:: TASK DESCRIPTION ::
Give again, word for word, each line of the data from the first through the one containing "Boinas y Sombreros". Pictures stay out.

:: GIVEN RECORDS ::
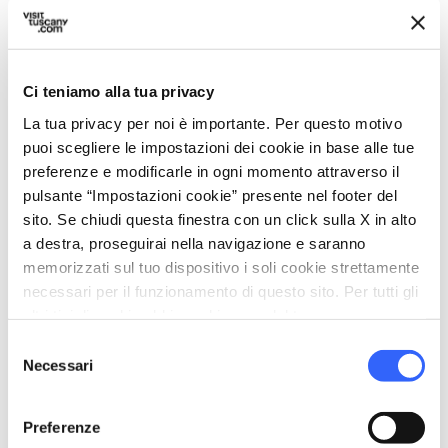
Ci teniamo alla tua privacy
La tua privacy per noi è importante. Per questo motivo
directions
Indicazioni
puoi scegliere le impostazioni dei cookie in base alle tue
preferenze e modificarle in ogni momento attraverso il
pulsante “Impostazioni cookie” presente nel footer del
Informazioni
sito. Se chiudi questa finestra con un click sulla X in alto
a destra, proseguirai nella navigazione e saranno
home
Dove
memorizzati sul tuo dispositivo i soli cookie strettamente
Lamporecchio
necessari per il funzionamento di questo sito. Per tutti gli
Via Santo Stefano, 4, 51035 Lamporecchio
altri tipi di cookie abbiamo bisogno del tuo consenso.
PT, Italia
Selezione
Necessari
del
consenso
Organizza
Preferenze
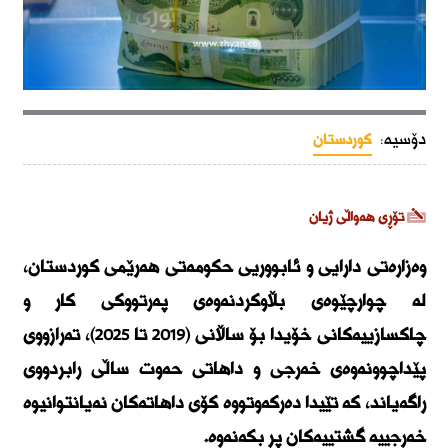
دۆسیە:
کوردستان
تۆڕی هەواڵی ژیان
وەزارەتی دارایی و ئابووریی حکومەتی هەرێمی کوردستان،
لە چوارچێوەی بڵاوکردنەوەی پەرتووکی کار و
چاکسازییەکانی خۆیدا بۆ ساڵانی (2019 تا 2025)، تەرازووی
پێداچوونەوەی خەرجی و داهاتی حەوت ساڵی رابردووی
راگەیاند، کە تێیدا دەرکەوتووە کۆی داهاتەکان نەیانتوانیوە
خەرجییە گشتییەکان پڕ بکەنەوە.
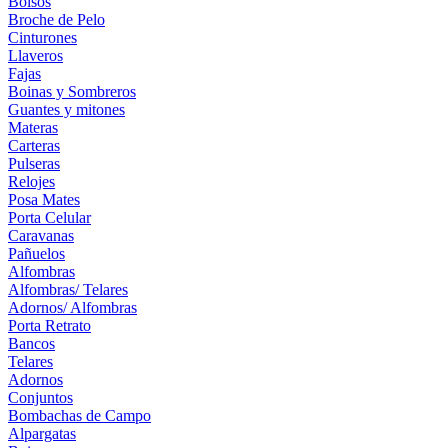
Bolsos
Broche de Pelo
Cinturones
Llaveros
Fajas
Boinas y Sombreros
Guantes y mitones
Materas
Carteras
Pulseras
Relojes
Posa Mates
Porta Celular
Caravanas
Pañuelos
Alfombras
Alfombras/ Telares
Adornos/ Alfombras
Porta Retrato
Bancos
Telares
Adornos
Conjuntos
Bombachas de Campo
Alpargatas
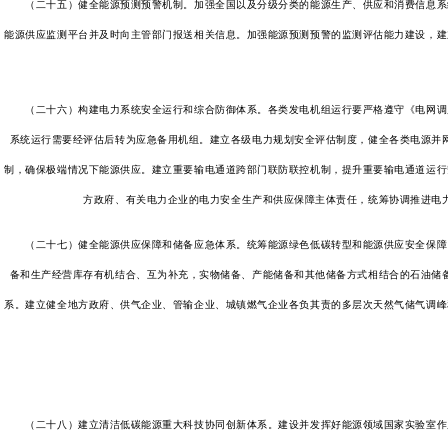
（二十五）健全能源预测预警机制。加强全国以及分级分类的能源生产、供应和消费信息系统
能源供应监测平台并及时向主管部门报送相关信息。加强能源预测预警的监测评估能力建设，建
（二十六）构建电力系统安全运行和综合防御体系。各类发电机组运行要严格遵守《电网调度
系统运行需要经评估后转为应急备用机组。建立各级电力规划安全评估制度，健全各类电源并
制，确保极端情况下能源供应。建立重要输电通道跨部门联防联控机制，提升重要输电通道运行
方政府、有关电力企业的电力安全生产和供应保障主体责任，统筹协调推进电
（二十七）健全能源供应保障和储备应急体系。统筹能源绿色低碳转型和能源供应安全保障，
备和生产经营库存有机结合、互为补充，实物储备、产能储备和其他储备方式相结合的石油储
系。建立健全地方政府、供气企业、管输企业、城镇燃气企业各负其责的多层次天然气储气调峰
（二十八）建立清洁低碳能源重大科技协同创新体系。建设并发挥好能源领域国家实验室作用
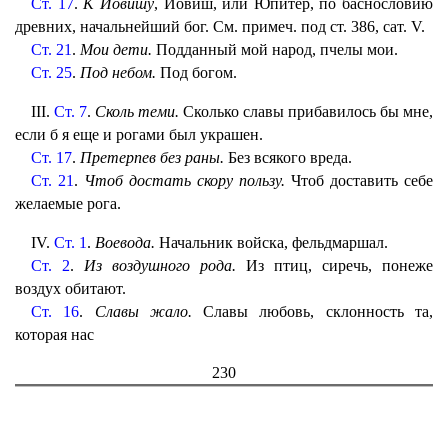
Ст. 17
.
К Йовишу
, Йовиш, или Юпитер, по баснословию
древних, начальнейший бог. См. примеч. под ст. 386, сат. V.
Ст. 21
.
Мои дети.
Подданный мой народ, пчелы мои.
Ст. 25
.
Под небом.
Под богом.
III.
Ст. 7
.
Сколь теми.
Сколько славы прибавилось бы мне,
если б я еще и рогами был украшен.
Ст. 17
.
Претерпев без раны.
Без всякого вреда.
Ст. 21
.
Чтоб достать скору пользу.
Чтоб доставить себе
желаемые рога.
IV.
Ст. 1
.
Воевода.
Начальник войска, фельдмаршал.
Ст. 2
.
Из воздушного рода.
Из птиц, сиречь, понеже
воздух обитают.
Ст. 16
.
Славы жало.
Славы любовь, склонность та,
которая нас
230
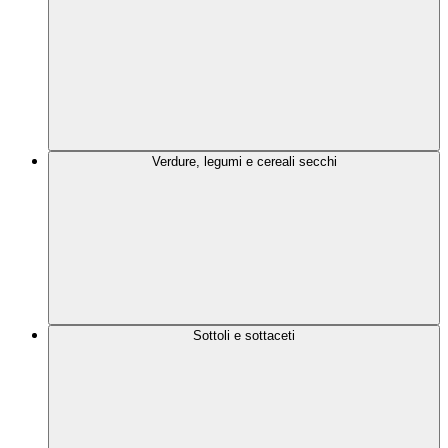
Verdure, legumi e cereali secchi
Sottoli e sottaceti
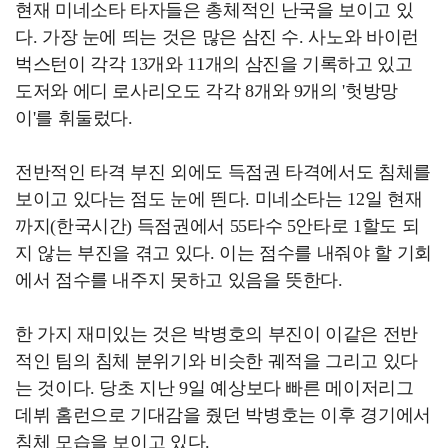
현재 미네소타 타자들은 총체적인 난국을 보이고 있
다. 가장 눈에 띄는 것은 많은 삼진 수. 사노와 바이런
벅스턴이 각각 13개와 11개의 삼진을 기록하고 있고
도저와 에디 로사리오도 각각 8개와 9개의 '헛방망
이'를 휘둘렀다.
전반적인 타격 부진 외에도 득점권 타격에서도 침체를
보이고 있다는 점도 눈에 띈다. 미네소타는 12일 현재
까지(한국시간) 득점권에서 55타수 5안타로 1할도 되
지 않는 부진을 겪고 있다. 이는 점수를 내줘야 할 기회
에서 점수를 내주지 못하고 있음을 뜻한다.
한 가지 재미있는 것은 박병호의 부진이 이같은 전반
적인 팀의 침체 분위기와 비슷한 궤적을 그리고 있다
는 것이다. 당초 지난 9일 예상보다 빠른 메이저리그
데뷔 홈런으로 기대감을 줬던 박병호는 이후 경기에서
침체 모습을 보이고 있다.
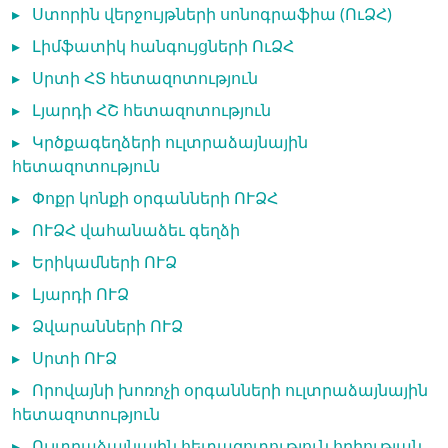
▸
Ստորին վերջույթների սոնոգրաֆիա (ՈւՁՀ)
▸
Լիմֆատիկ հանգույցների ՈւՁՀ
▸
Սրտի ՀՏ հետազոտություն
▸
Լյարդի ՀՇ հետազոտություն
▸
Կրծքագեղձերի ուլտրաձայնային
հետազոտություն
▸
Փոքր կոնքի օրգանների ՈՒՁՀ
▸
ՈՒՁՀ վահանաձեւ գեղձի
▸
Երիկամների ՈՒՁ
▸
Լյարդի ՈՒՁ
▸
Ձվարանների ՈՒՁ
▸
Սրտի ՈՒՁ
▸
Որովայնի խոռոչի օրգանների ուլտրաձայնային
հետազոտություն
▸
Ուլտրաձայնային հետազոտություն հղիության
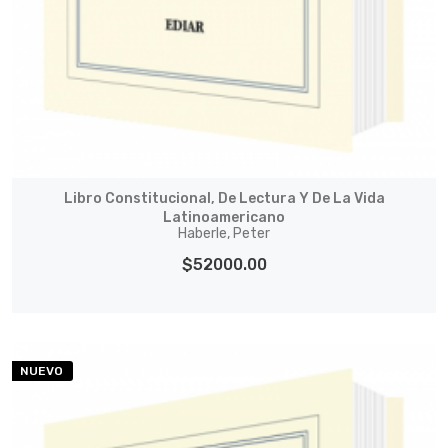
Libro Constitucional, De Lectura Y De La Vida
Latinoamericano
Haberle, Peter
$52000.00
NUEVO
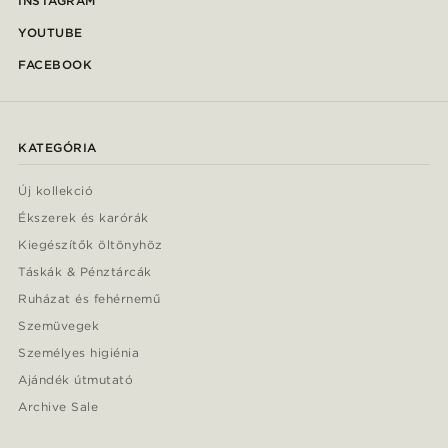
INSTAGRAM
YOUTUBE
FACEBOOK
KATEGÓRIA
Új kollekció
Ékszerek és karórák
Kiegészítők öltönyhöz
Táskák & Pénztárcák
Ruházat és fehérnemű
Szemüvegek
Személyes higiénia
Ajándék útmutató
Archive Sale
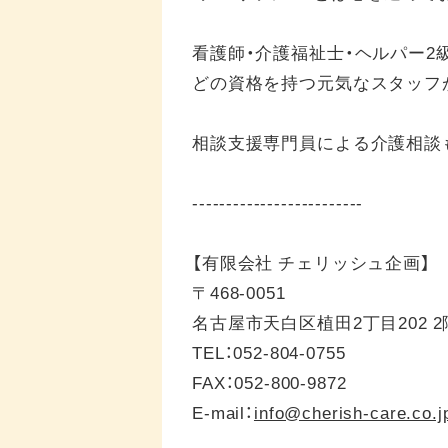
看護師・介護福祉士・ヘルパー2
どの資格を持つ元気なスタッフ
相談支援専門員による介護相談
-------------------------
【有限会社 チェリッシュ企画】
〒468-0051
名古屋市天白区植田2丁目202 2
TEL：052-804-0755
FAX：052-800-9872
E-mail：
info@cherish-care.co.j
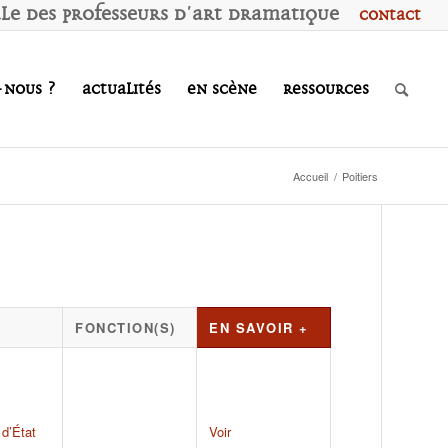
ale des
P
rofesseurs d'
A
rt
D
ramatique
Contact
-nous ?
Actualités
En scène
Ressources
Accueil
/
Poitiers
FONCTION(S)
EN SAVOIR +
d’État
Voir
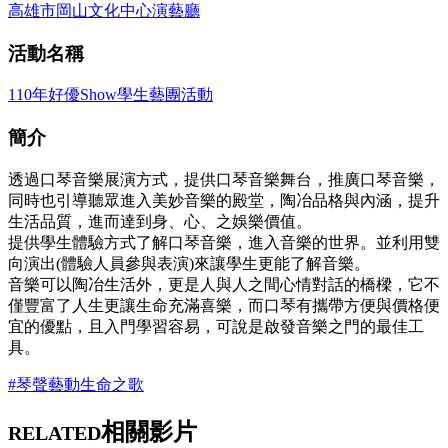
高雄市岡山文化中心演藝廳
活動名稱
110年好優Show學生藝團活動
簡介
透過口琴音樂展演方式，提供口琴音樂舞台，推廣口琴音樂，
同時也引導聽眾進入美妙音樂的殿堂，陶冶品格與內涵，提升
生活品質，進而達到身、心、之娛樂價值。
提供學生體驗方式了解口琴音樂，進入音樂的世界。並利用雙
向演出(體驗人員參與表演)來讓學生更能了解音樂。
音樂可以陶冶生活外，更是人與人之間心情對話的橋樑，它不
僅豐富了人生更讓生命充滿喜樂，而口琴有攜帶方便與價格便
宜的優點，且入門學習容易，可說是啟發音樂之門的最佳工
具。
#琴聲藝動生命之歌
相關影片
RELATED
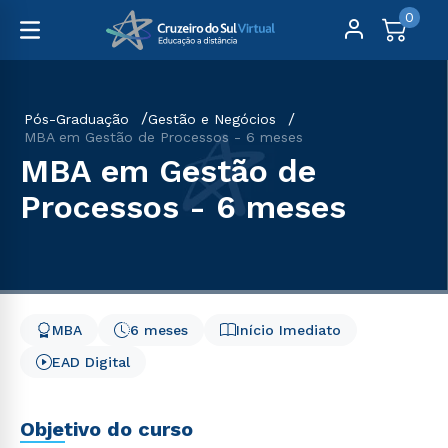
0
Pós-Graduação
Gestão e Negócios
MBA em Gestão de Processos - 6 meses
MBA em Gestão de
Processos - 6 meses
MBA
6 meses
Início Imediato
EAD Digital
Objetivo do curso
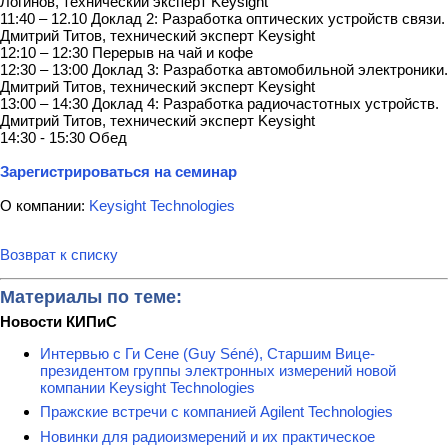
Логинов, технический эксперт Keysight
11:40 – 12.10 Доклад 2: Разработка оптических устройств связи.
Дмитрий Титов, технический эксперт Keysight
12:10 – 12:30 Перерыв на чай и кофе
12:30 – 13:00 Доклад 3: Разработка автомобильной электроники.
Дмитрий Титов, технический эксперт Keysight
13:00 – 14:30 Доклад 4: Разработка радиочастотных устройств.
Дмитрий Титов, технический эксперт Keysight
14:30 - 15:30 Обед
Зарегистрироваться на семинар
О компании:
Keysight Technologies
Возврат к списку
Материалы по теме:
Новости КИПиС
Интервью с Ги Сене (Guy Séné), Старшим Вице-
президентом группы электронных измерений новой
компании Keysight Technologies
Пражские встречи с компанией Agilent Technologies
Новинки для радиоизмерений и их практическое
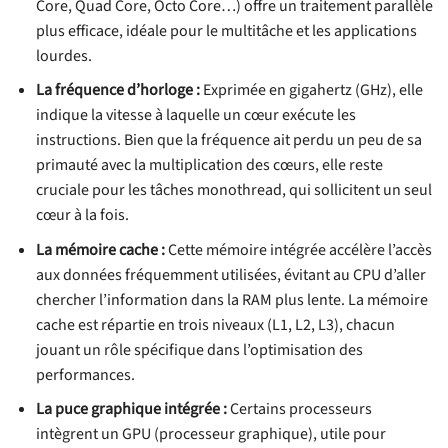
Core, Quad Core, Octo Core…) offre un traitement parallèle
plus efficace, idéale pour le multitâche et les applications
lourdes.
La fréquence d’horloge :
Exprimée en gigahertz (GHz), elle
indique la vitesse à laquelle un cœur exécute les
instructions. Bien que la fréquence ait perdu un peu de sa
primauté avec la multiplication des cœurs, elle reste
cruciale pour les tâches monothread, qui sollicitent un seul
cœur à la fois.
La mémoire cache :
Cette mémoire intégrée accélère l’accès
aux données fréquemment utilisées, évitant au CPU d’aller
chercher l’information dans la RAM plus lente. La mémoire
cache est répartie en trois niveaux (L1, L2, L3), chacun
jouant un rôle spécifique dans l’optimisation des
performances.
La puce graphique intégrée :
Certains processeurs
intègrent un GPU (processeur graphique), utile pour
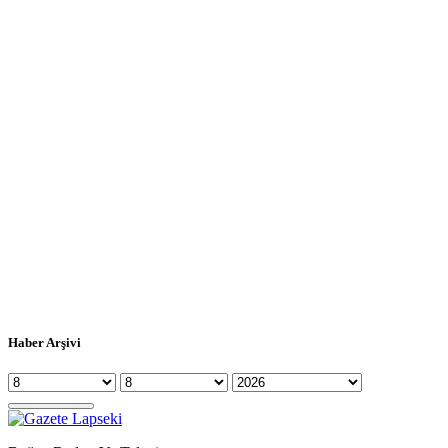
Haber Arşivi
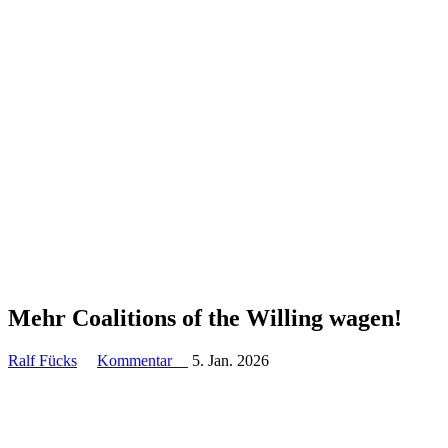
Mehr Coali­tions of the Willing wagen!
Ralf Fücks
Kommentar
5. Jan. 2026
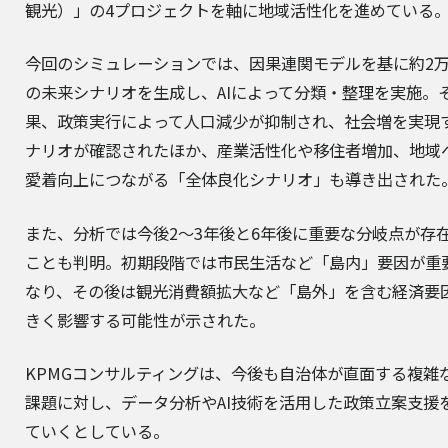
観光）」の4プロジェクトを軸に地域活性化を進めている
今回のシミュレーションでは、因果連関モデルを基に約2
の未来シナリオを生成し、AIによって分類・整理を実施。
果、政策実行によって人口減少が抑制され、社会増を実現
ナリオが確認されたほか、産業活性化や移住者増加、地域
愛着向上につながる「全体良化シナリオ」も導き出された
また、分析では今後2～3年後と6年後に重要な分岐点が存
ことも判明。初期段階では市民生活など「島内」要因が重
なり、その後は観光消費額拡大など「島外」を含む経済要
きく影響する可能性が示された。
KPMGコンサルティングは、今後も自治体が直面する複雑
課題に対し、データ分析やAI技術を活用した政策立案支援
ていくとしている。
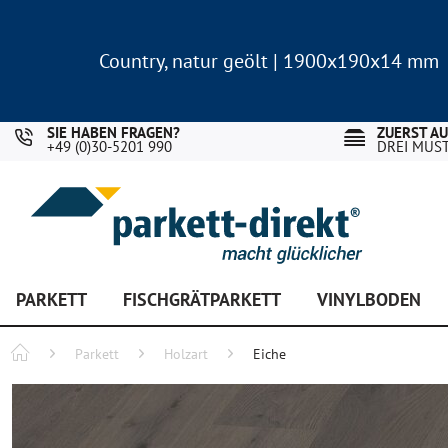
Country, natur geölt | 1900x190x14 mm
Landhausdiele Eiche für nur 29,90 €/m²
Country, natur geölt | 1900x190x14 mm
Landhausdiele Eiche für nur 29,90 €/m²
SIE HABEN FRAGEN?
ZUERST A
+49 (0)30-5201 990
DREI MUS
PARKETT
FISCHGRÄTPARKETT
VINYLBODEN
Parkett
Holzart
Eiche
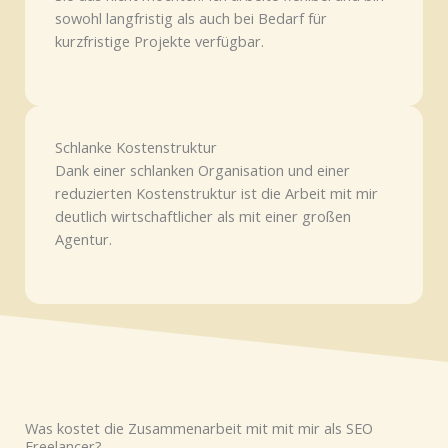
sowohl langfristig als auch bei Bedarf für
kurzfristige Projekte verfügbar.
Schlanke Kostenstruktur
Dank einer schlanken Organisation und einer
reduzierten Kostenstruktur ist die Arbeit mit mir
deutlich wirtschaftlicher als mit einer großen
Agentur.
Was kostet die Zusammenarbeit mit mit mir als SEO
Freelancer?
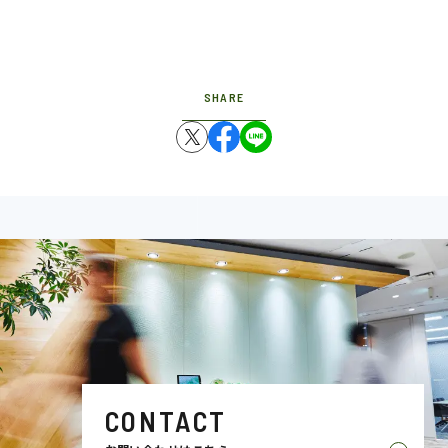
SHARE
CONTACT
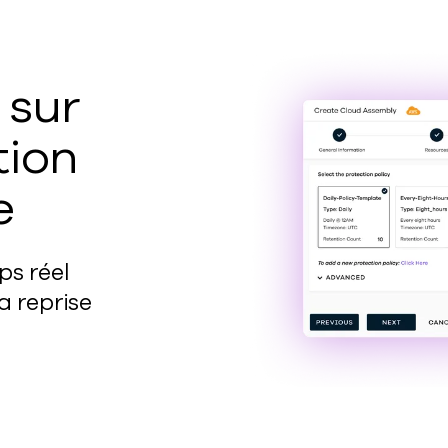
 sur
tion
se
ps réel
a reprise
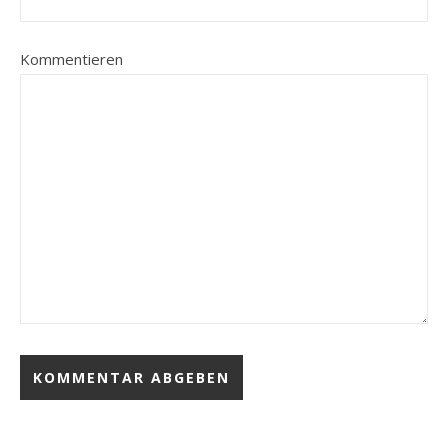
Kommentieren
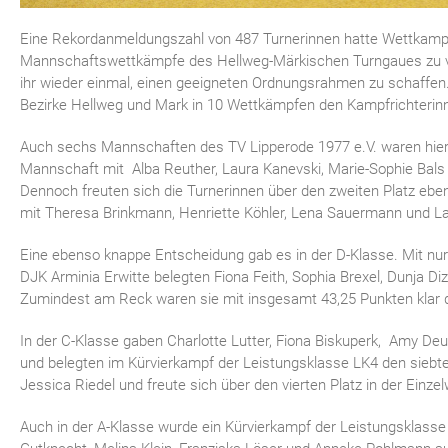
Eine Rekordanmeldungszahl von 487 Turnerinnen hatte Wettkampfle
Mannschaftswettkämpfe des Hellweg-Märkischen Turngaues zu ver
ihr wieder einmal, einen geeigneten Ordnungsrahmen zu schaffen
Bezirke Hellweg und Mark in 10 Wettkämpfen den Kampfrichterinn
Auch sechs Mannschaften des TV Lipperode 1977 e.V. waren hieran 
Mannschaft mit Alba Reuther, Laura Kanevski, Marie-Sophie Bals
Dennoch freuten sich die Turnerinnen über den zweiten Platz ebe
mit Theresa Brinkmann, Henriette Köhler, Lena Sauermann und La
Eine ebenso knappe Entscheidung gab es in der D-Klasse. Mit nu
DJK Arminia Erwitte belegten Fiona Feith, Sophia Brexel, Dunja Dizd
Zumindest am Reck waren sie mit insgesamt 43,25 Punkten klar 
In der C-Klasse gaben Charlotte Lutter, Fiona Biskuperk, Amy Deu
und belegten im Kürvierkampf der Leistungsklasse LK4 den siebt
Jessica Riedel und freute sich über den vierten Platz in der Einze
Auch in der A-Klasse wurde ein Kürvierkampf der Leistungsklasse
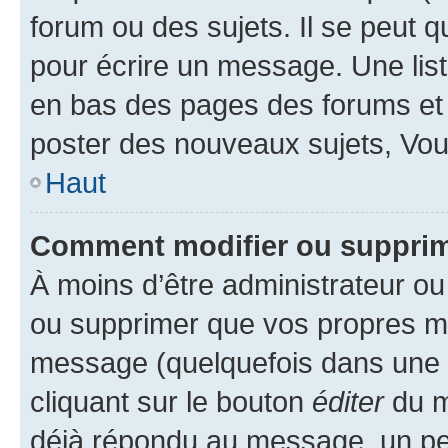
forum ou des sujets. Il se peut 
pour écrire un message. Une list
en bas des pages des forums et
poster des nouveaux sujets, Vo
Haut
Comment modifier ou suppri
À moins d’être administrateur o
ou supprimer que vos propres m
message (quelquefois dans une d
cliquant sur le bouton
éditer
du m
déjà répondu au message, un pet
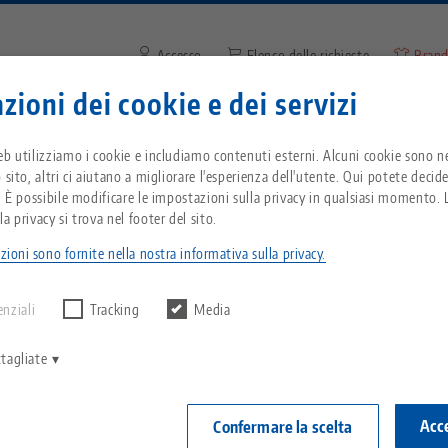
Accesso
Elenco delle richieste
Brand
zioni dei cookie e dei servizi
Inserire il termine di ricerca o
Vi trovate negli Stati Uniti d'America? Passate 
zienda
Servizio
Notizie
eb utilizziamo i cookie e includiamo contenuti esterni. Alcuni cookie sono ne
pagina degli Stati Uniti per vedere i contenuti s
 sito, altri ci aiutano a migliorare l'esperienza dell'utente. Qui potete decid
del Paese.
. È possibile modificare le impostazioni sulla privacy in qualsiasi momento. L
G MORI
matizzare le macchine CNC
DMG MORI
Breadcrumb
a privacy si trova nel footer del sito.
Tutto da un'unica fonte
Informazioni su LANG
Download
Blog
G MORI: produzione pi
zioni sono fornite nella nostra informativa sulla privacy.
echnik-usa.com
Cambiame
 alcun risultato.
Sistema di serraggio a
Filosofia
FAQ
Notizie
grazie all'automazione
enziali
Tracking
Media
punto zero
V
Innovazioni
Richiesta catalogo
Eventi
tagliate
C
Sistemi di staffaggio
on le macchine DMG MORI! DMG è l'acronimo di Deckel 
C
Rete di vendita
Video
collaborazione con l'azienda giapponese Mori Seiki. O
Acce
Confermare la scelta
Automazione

:: WRITTEN ANSWER ::
Ci teniamo alla tua privacy
La tua privacy per noi è importante. Per questo motivo
directions
Indicazioni
puoi scegliere le impostazioni dei cookie in base alle tue
preferenze e modificarle in ogni momento attraverso il
pulsante “Impostazioni cookie” presente nel footer del
Informazioni
sito. Se chiudi questa finestra con un click sulla X in alto
a destra, proseguirai nella navigazione e saranno
home
Dove
memorizzati sul tuo dispositivo i soli cookie strettamente
Lamporecchio
necessari per il funzionamento di questo sito. Per tutti gli
Via Santo Stefano, 4, 51035 Lamporecchio
altri tipi di cookie abbiamo bisogno del tuo consenso.
PT, Italia
Selezione
Necessari
del
consenso
Organizza
Preferenze
دۆسیە:
کوردستان
تۆڕی هەواڵی ژیان
وەزارەتی دارایی و ئابووریی حکومەتی هەرێمی کوردستان،
لە چوارچێوەی بڵاوکردنەوەی پەرتووکی کار و
چاکسازییەکانی خۆیدا بۆ ساڵانی (2019 تا 2025)، تەرازووی
پێداچوونەوەی خەرجی و داهاتی حەوت ساڵی رابردووی
راگەیاند، کە تێیدا دەرکەوتووە کۆی داهاتەکان نەیانتوانیوە
خەرجییە گشتییەکان پڕ بکەنەوە.
Bolsos
Broche de Pelo
Cinturones
Llaveros
Fajas
Boinas y Sombreros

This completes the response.